Moscow is more concerned to resolve Syria’s years-long crisis, and if there is a power to make a difference in the country it is Russia, not the United States, says a political commentator.
“I think the Russians have been more concerned. They see the madness of the whole drive to oust [Syrian President] Bashar al-Assad,” Tim King, founder and editor of Global News Network, said in an interview on Friday.
“This radical ISIL group just needs to be countered somehow and the Americans did nothing but bring it into fruition,” he noted.
“Russians have more resolve and I think that it’s possible they could really make a difference,” he said.
He made the remarks when asked to comment on a statement from White House spokesman Josh Earnest that Washington “remains open to tactical, practical discussions” with Russia over the fight against the Daesh (ISIL) terrorist group in Syria.
The US says Russia has sent artillery units and tanks to an airport in Syria’s western province of Latakia, along with dozens of personnel and temporary housing units for hundreds more.
At least seven giant Russian Antonov An-124 military transport aircraft have taken off from a base in Russia during the past week to transport equipment to Syria, The New York Times reported, citing US officials.

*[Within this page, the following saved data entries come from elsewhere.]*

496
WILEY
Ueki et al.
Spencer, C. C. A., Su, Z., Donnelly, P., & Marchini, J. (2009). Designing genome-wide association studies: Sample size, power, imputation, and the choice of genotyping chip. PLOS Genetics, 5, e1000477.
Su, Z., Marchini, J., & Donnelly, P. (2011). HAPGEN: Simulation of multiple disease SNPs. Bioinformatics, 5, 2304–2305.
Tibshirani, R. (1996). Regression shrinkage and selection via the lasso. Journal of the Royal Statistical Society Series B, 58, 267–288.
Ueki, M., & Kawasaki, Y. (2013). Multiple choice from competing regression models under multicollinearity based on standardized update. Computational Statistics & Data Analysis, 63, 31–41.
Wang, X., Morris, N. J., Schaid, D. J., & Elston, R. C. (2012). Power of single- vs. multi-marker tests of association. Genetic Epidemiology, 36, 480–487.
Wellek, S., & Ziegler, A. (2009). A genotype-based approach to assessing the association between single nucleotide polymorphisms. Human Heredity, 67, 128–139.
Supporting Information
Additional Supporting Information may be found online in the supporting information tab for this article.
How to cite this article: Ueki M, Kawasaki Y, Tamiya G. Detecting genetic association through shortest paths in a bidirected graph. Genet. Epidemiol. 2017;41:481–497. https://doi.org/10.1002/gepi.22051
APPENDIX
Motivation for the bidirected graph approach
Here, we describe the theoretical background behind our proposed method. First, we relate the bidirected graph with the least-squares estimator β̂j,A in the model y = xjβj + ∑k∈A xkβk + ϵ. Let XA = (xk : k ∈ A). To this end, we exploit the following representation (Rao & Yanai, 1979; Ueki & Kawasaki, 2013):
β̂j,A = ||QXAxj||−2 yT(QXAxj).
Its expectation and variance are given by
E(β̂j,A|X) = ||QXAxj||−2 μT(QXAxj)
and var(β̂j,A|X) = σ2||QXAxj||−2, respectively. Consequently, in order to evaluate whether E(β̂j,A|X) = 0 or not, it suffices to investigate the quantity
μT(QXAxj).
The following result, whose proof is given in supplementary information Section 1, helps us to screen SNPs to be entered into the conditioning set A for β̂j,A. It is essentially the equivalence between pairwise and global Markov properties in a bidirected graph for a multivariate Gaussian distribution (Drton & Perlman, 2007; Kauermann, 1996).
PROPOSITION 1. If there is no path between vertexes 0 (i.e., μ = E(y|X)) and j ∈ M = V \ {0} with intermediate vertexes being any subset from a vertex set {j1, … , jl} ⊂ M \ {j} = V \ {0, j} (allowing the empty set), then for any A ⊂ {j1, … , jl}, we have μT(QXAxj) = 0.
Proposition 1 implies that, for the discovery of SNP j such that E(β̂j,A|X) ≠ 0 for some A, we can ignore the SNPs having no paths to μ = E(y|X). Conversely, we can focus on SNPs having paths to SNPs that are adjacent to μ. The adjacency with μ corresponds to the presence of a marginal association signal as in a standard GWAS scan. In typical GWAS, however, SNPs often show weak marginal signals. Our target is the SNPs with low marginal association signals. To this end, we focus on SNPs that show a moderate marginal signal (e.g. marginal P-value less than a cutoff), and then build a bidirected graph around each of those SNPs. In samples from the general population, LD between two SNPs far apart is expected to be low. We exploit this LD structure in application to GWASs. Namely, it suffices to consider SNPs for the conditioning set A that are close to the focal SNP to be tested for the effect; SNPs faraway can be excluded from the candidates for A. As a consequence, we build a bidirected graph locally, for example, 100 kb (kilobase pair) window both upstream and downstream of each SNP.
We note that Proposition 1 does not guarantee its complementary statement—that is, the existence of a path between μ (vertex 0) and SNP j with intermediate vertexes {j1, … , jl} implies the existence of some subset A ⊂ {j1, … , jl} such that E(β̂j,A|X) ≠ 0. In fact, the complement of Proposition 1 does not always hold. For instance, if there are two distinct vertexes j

“The Russian intervention is very interesting at this point, it’s happening and it’s underway, and Americans maybe can learn a lesson from this; after having created this whole mess” by supporting in the militants fighting against the Syrian government, King told Press TV.
“It is so completely important to the US government and Israel of course to have a regime change” in Syria, he said.
Syria has been gripped by deadly violence since March 2011. More than 230,000 people have reportedly been killed and millions displaced due to the violence mainly fueled by the foreign-sponsored militants.
The United States and its regional allies — especially Qatar, Saudi Arabia and Turkey — have been supporting the militants operating inside Syria since the beginning of the crisis.